§ TAREFAS:
- a) De acordo com o texto de estudo, em que universidade Keila Mara de Souza Araújo é professora?
- b) Indique cada linha dos registros em que aparece a palavra "chart". Diferencie maiúsculas de minúsculas.

§ TEXTO DE ESTUDO:
Keila Mara de Souza Araújo é professora na Universidade Federal do Sul da Bahia.
Como você começa o seu dia? Você tem uma rotina matinal?
Tenho o hábito de acordar cedo, mesmo quando, eventualmente, durmo mais tarde. Com a quarentena isso tem se alterado um pouco, ir dormir de madrugada não faz bem. Espero que isso seja passageiro, e também todas as experiências ruins desse período inominável. Costumo levantar logo, tomar banho, café da manhã, fazer uma aula online de yoga (@prileiteyoga). Porém, quando tenho compromisso de trabalho muito cedo, não consigo tempo para fazer tudo, então procuro ao menos não sair sem comer, o yoga fica para a noite. Tem dia que nada disso acontece assim, mas tento voltar porque eu realmente gosto de rotina.
Em que hora do dia você sente que trabalha melhor? Você tem algum ritual de preparação para a escrita?
Eu trabalho melhor durante o dia e não consigo escrever em qualquer situação, infelizmente. Então procuro organizar as coisas essenciais em volta e, às vezes, ajeitar as emoções aqui dentro. Nos últimos anos, venho escrevendo coisas aleatórias para direcionar as ideias e criar um fluxo de continuação de mim com a escrita, mais proximidade. Para escrever textos técnicos e de crítica, realmente a dificuldade é maior. Parece sempre que falta ler e refletir muito ainda antes de escrever. O que não significa que escrever textos de criação seja menos difícil, a atividade de constante revisão e pesquisa também está presente, só não temos a obrigação de publicar.

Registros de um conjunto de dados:

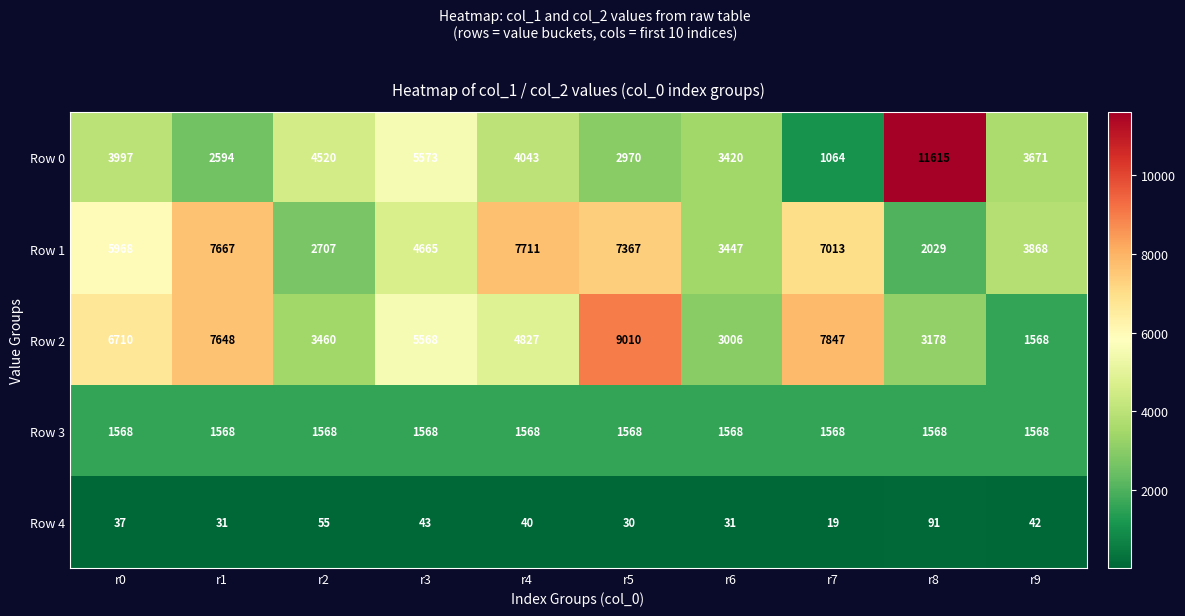

Between r1 and r8, which series saw the biggest shift?

Row 0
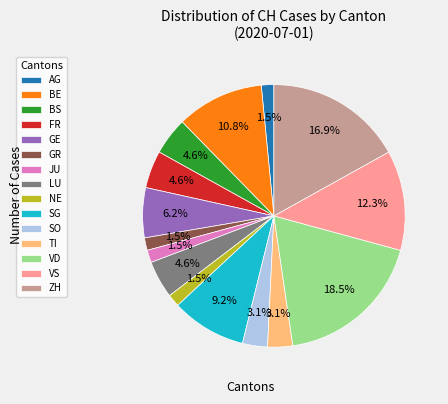

Between ZH and JU, which is larger?

ZH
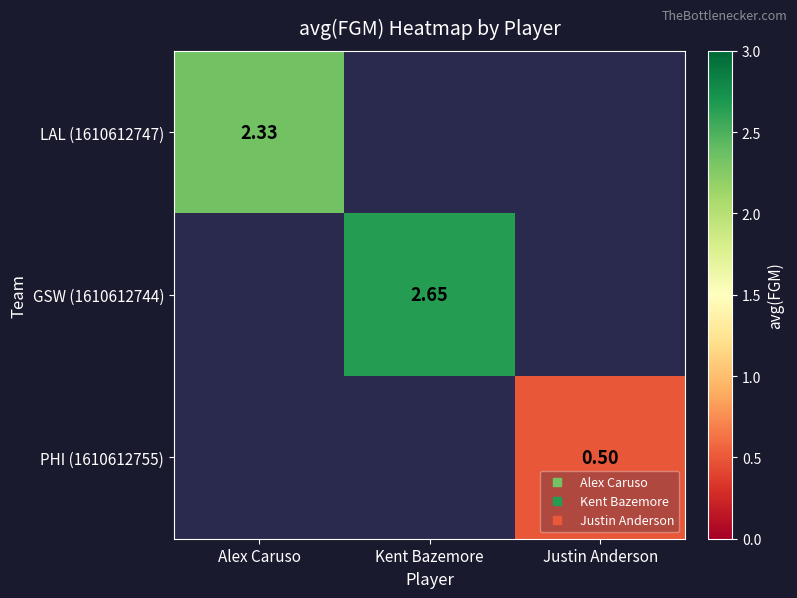

The LAL (1610612747) series shows 0.8 at Alex Caruso. True or false?

False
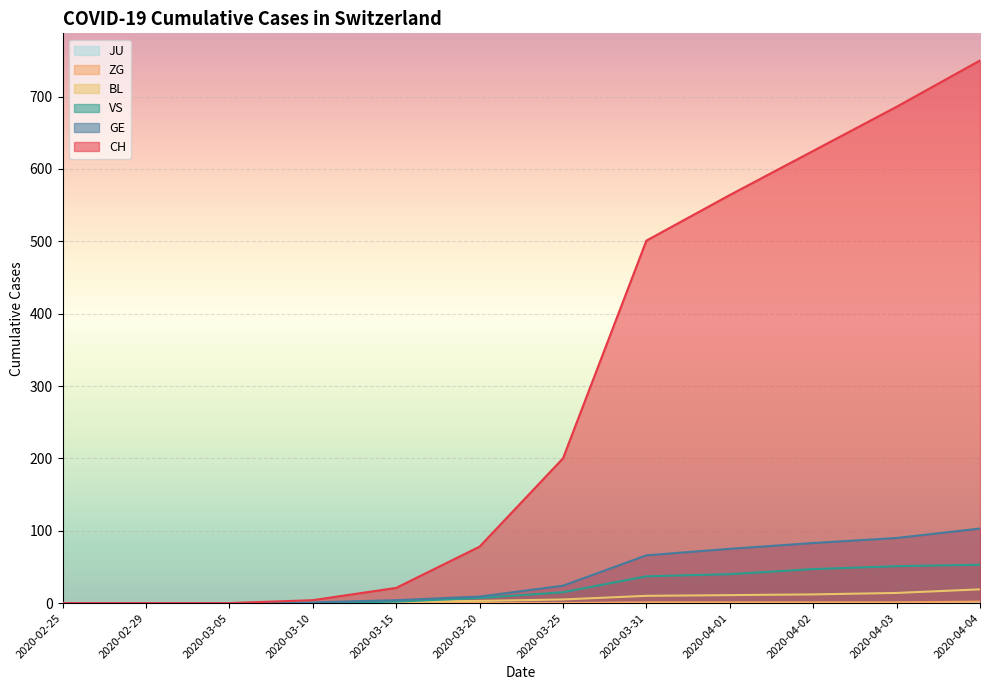

Reading left to right, transcribe all the data shown in this chart.

CH: 0	0	0	4	21	78	200	501	564	625	686	750
GE: 0	0	0	1	4	9	24	66	75	83	90	103
VS: 0	0	0	0	2	7	15	37	40	47	51	53
BL: 0	0	0	1	2	3	5	10	11	12	14	19
ZG: 0	0	0	0	0	0	0	1	1	1	1	2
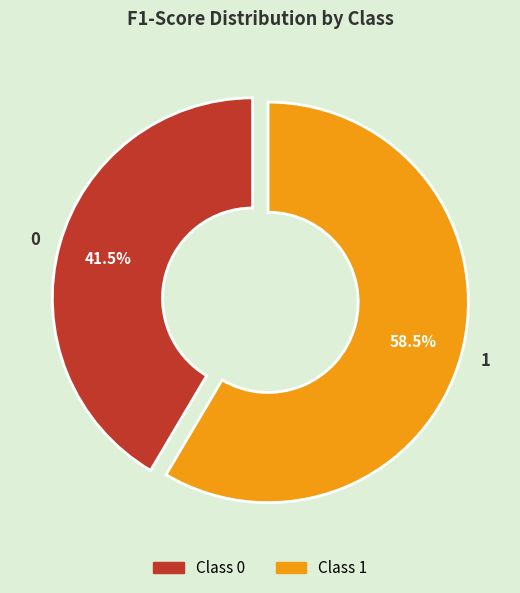

How many segments does this pie chart have?

2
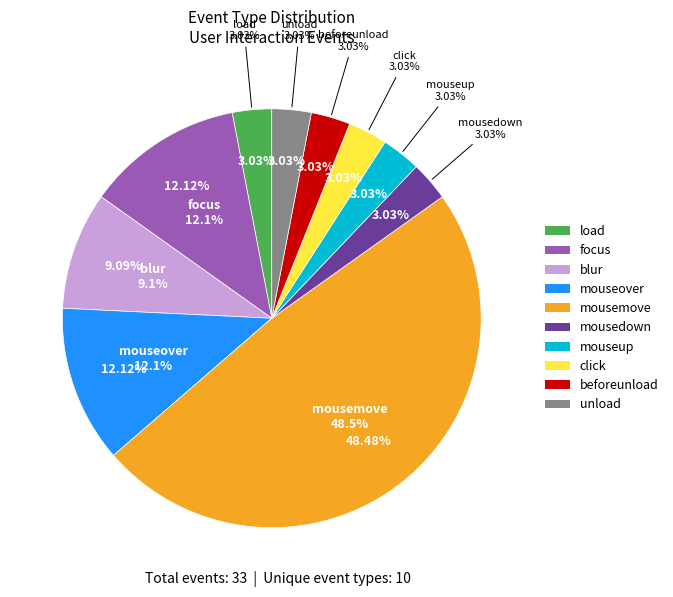

To the nearest percent, what is the average slice percentage?

10%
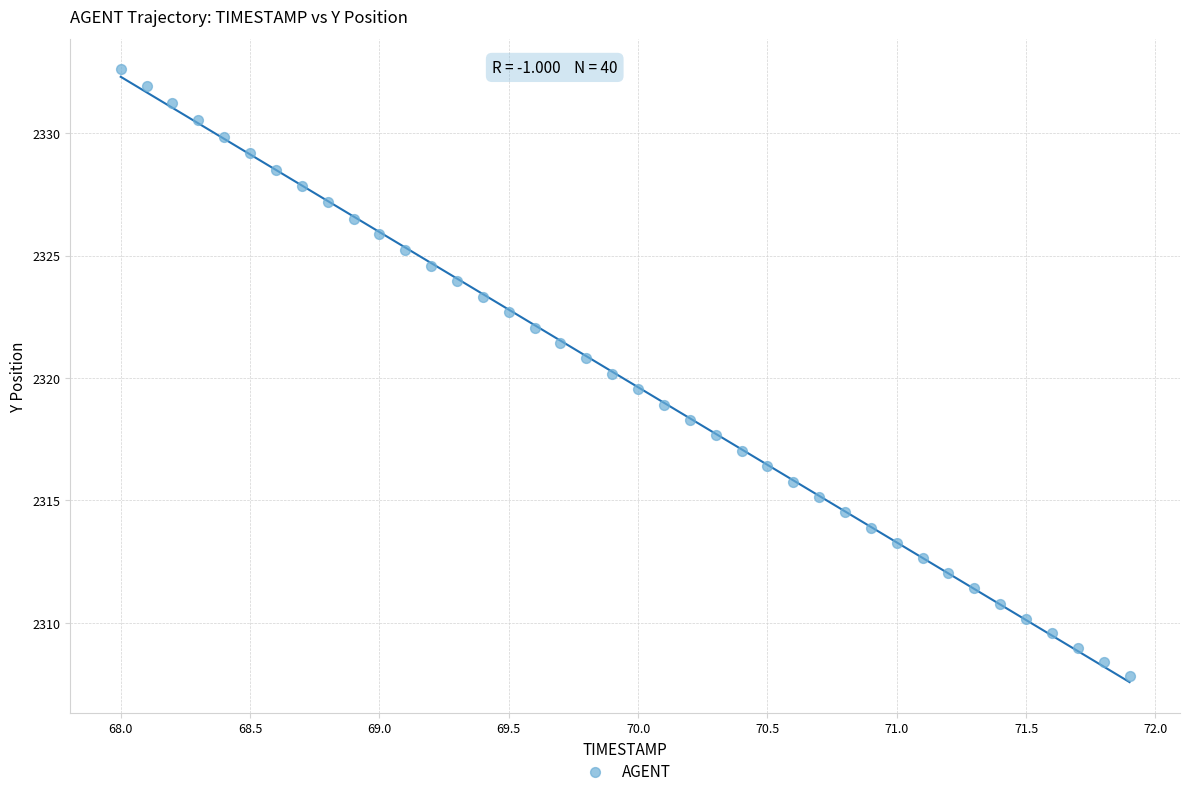

What is the range of Y values (max minus min)?

24.8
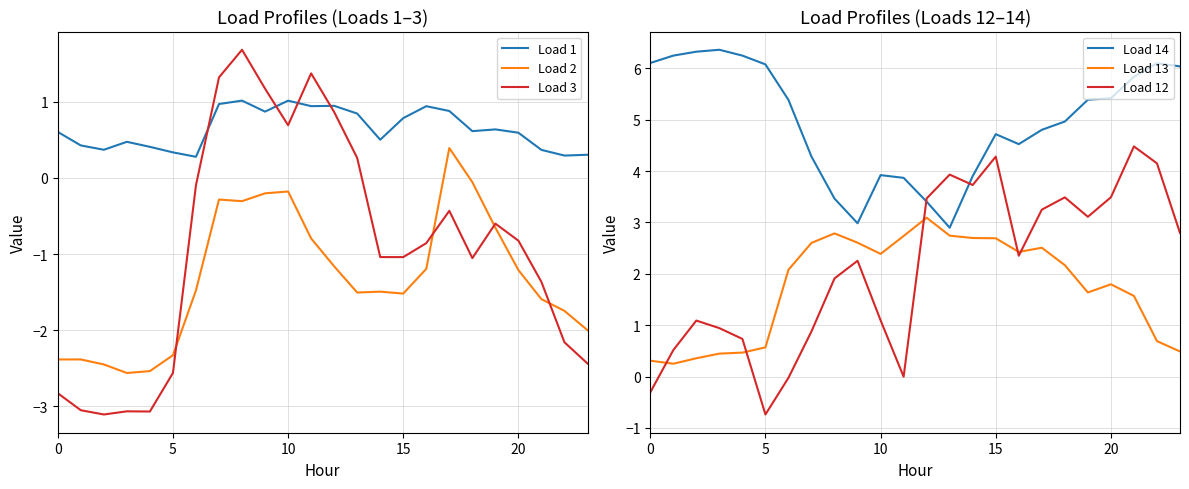

At which label is Load 1 closest to 0?

6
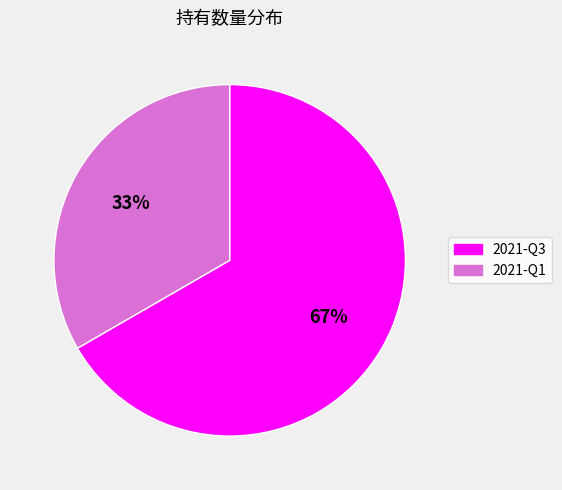

Which category has the smallest portion of the pie?

2021-Q1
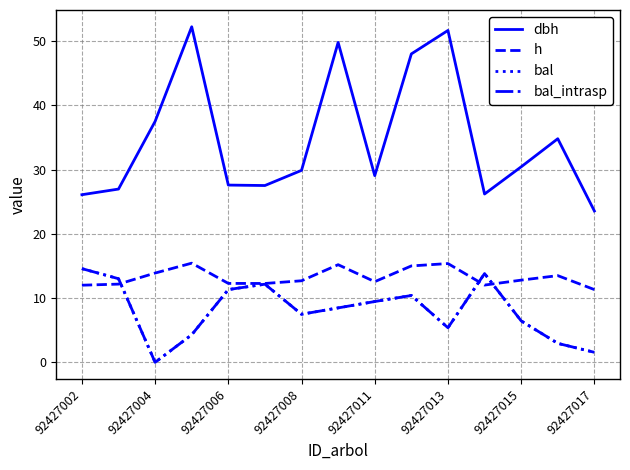

Does the chart display data point markers on the line(s)?

No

§ SOLUÇÕES A SEGUIR:
- a) Na Universidade Federal do Sul da Bahia.

- b)
Reading left to right, transcribe all the data shown in this chart.
How many segments does this pie chart have?
Does the chart display data point markers on the line(s)?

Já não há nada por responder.